Reputation: 282
Before I had these two variables (a),(total) in two different class but I couldnt get the properties of the class.
So,
I tried to put both the code into a single class
but neither one of the variable is working
System.out.println("( "+file1.getName() +" )-" +" Total no of words=" + a +"Total repeated words counted:"+total);
Neither one is working:
My present sample output so far:
( Blog 39.txt )-Total repeated words counted:4,total no of words:0
neither
( Blog 39.txt )-Total repeated words counted:0,total no of words:82
The output which i needed is:
( Blog 39.txt )-Total repeated words counted:4,total no of words:82
When I run neither "a" or "total" is working.(vice versa) If i change the code (variable)order.
Anyone tell how should I get both the variable output?? :) I am a beginner to java
Here is my code below.
package ramki;
import java.io.BufferedReader;
import java.io.File;
import java.io.FileInputStream;
import java.io.FileNotFoundException;
import java.io.FilenameFilter;
import java.io.IOException;
import java.io.InputStreamReader;
import java.util.StringTokenizer;
import org.apache.commons.io.FileUtils;
import org.apache.commons.io.IOUtils;
public class newrepeatedcount {
public static void main(String[] args) {
FilenameFilter filter = new FilenameFilter() {
public boolean accept(File dir, String name) {
return name.endsWith(".txt");
}
};
File folder = new File("E:\\testfolder\\");
File[] listOfFiles = folder.listFiles(filter);
for (int i = 0; i < listOfFiles.length; i++) {
File file1 = listOfFiles[i];
BufferedReader ins = null;
try {
ins = new BufferedReader(
new InputStreamReader(new FileInputStream(file1)));
} catch (FileNotFoundException e) {
// TODO Auto-generated catch block
e.printStackTrace();
}
String line = "", str = "";
String st = null;
try {
st = IOUtils.toString(ins);
} catch (IOException e) {
// TODO Auto-generated catch block
e.printStackTrace();
}
// split text to array of words
String[] words = st.split("\\s");
// frequency array
int[] fr = new int[words.length];
// init frequency array
for (int i1 = 0; i1 < fr.length; i1++)
fr[i1] = -1;
// count words frequency
for (int i1 = 0; i1 < words.length; i1++) {
for (int j = 0; j < words.length; j++) {
if (words[i1].equals(words[j])) {
fr[i1]++;
}
}
}
// clean duplicates
for (int i1 = 0; i1 < words.length; i1++) {
for (int j = 0; j < words.length; j++) {
if (words[i1].equals(words[j])) {
if (i1 != j)
words[i1] = "";
}
}
}
int a = 0;
try {
while ((line = ins.readLine()) != null) {
str += line + " ";
}
} catch (IOException e) {
e.printStackTrace();
}
StringTokenizer st1 = new StringTokenizer(str);
while (st1.hasMoreTokens()) {
String s = st1.nextToken();
a++;
}
int total = 0;
for (int i1 = 0; i1 < words.length; i1++) {
if (words[i1] != "") {
// System.out.println(words[i1]+"="+fr[i1]);
total += fr[i1];
}
}
System.out.println("( " + file1.getName() + " )-"
+ "Total repeated words counted:" + total + ","
+ "total no of words:" + a);
// System.out.println("total no of words:"+a);
}
}
}
Upvotes: 0
Views: 1387
Reputation: 388
I am not sure if this is the best solution but this will give you a Set or Map(Internally you can convert and number of times it has appeared in your text.

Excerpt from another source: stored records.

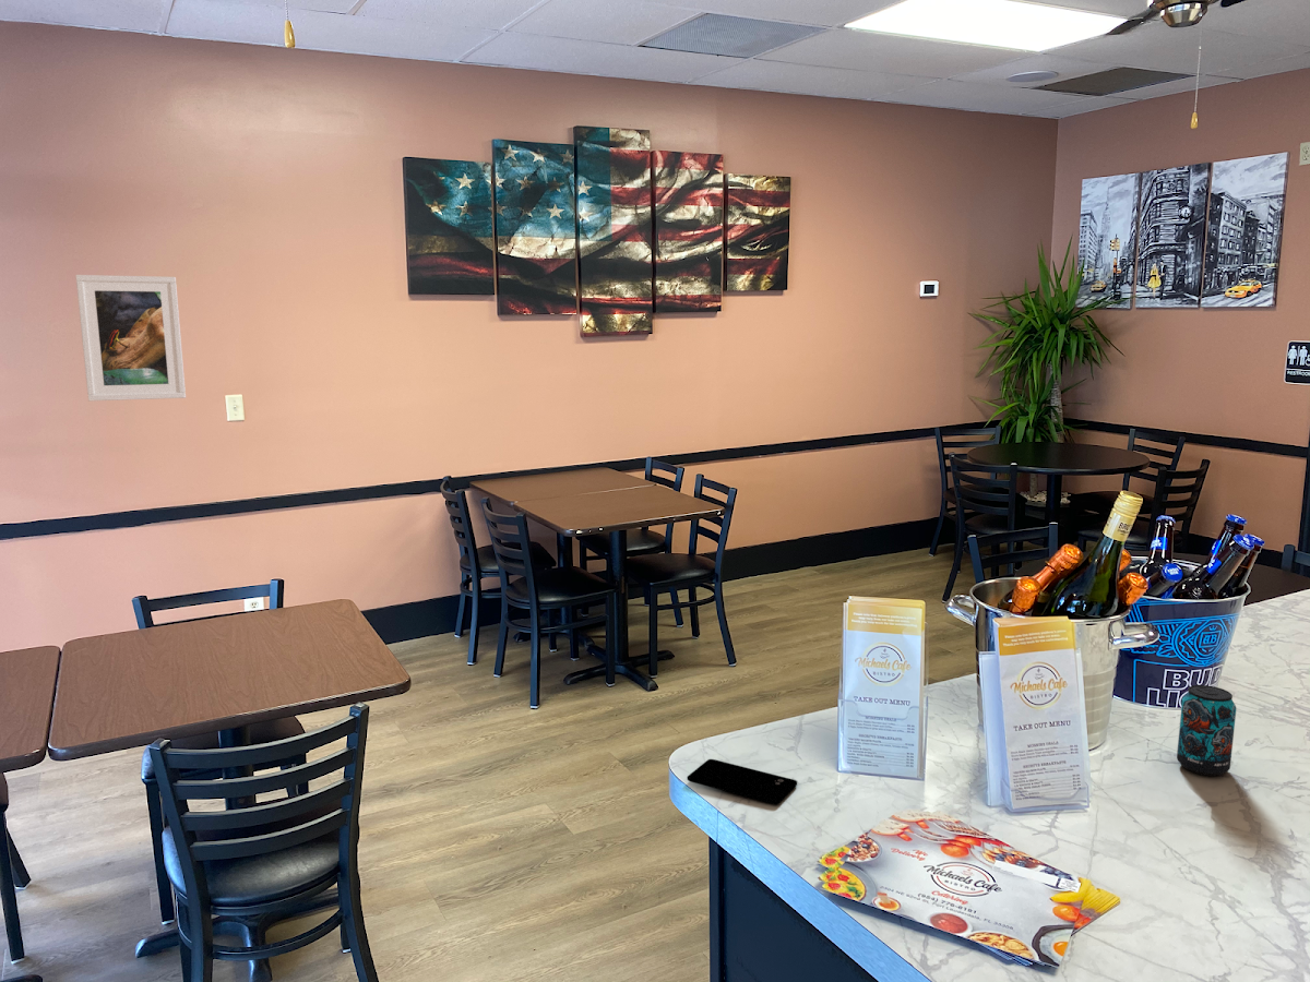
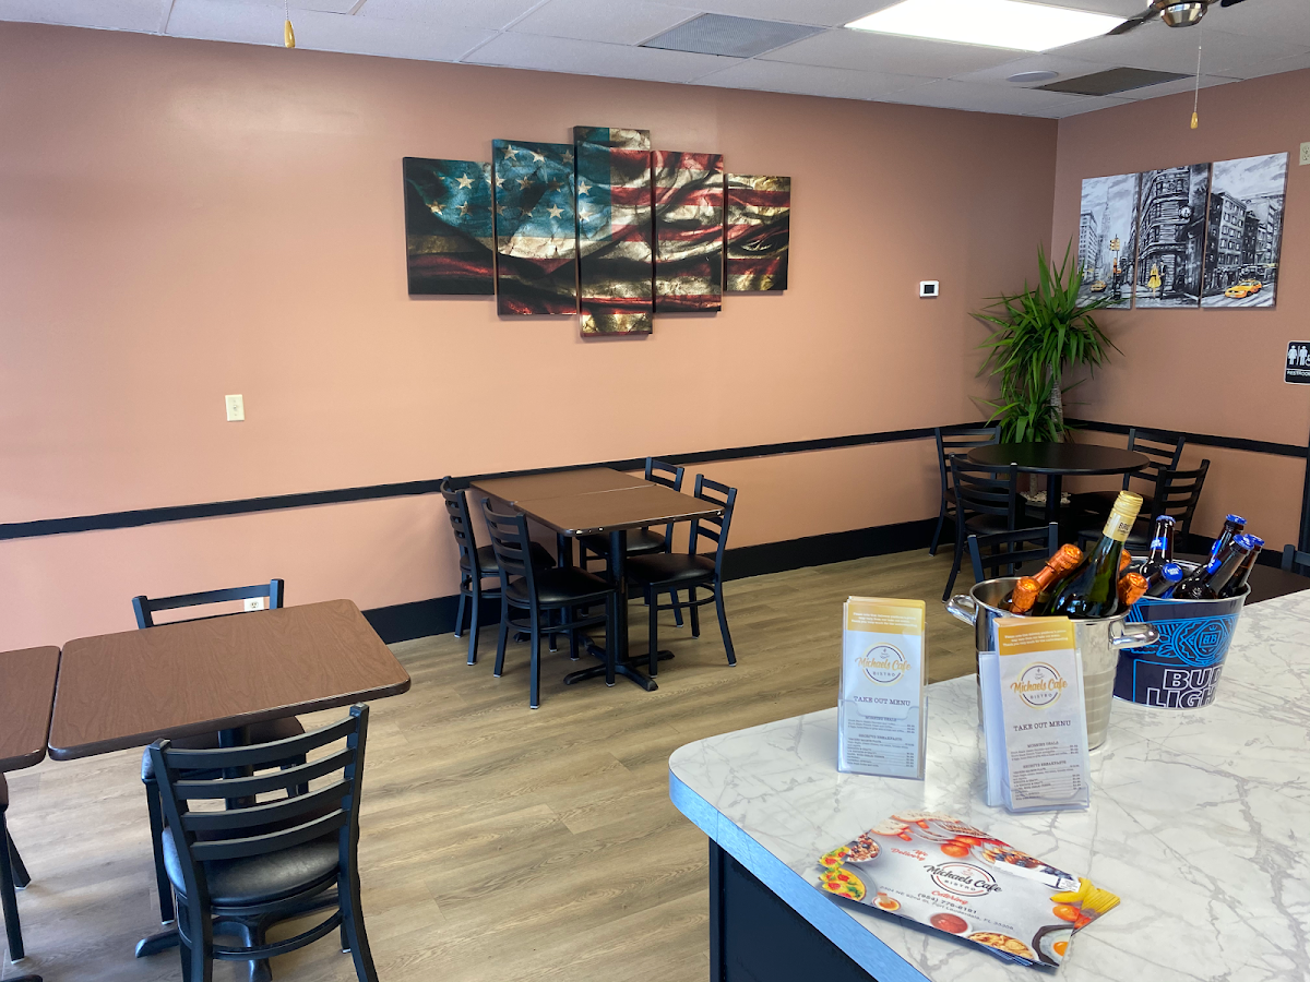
- beverage can [1176,684,1237,777]
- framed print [74,274,187,402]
- smartphone [686,758,798,805]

Then you can use it based on your requirement.
import java.io.BufferedReader;
import java.io.FileReader;
import java.io.IOException;
import java.util.HashMap;
import java.util.Map;
public class NewRepeatedCount {
public static void main(String... arg0)
{
BufferedReader br = null;
Map<String, Integer> counterMap = new HashMap<String, Integer>();
try {
String sCurrentLine;
br = new BufferedReader(new FileReader("C:\\testing.txt"));
while ((sCurrentLine = br.readLine()) != null) {
String[] words = sCurrentLine.split("\\s");
for(String word : words)
{
int count = 1;
if(counterMap.get(word) != null)
{
count = counterMap.get(word);
count++;
counterMap.put(word, count);
}else{
counterMap.put(word, count);
}
}
}
System.out.println(counterMap.entrySet());
} catch (IOException e) {
e.printStackTrace();
} finally {
try {
if (br != null)br.close();
} catch (IOException ex) {
ex.printStackTrace();
}
}
}
}
Upvotes: 1
Reputation: 533530
Whenever you have data processing like this, Java 8's Stream API is likely to be the best choice.

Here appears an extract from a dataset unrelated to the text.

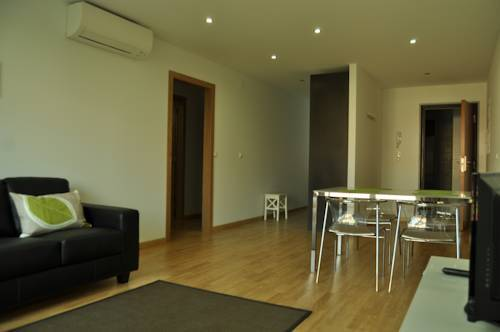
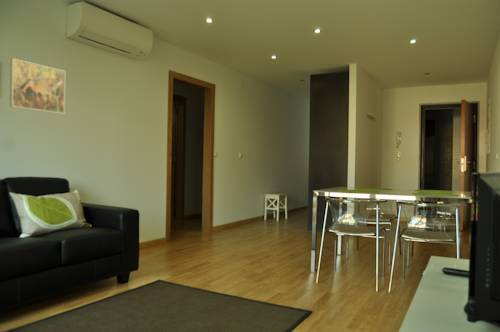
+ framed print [9,58,66,115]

// get all the files under this folder
Files.walk(Paths.get("E:\\testfolder\\"))
// keep all the files ending in .txt
.filter(p -> p.toString().toLowerCase().endsWith(".txt"))
.forEach(p -> {
try {
// process all the lines of the file.
Map<String, Long> wordCount = Files.lines(p)

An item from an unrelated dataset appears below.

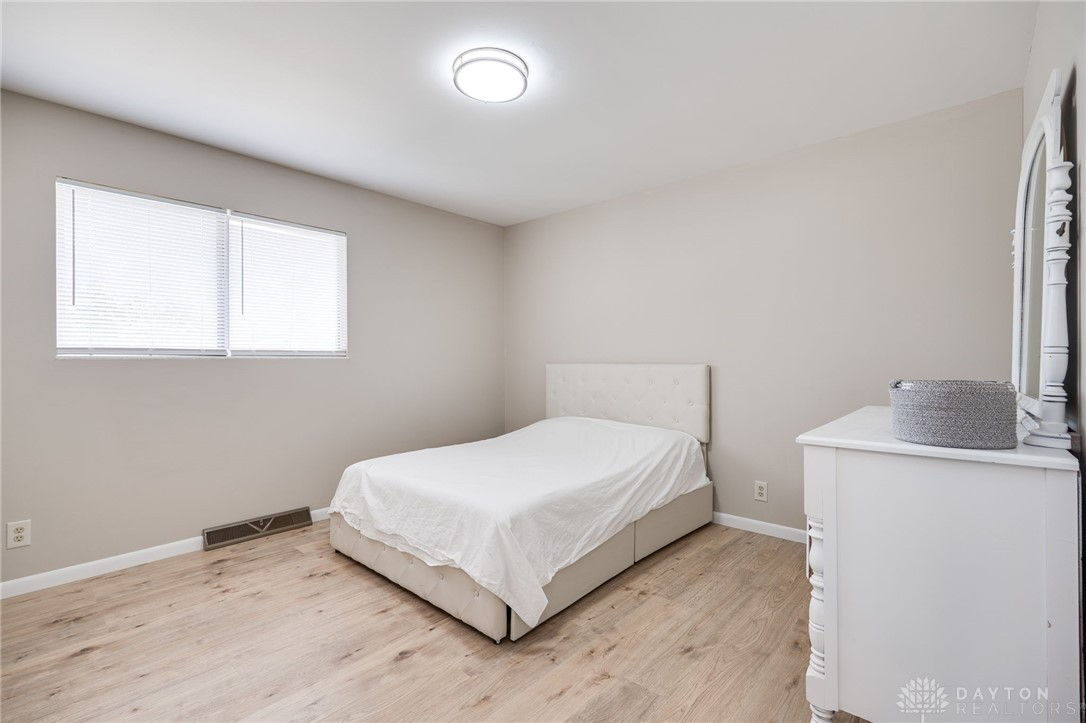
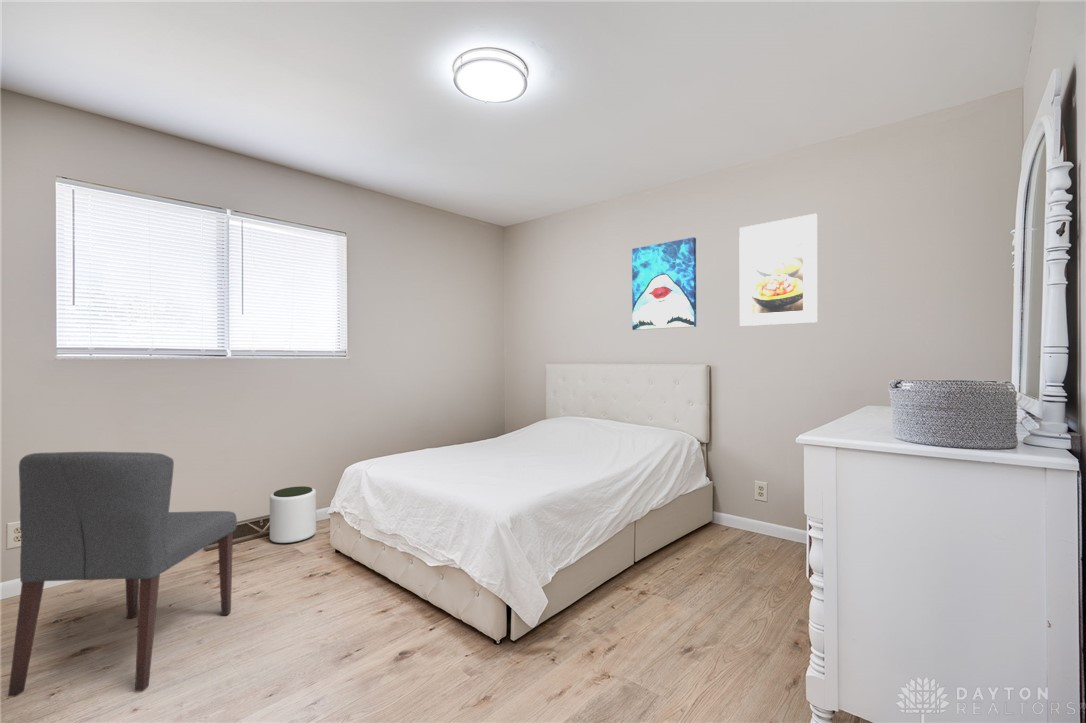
+ wall art [631,236,697,331]
+ chair [7,451,238,697]
+ plant pot [269,485,317,544]
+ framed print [738,213,818,327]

// break the lines into words
.flatMap(l -> Stream.of(l.split("\\s")))
// collect the words and count them
.collect(Collectors.groupingBy(w -> w, Collectors.counting()));
// find how many values are more than 1
long wordDuplicates = wordCount.values().stream().filter(l -> l > 1).count();
// get the sum of all the values.
long totalWords = wordCount.values().stream().mapToLong(l -> l).sum();
System.out.println(p + " has " + wordDuplicates + " duplicates and " + totalWords + " words");
// catch the IOException at the end because you can't do anything more with the file if this happens.
} catch (IOException e) {
e.printStackTrace();
}
});
Upvotes: 0
Reputation: 1640
If you read a stream to its end, you will not be able to read any further. As your code is not optimized in many ways, i can suggeest a quick and dirty way to make your code work. Just initialize the BufferedReader that is assigned to the variable "ins", before you calculate the value of "a" anew.
...
try {
ins = new BufferedReader ( new InputStreamReader(new FileInputStream(file1)));
while ((line = ins.readLine()) != null) {
str += line + " ";
}
} catch (IOException e) {
e.printStackTrace();
}
...
Upvotes: 1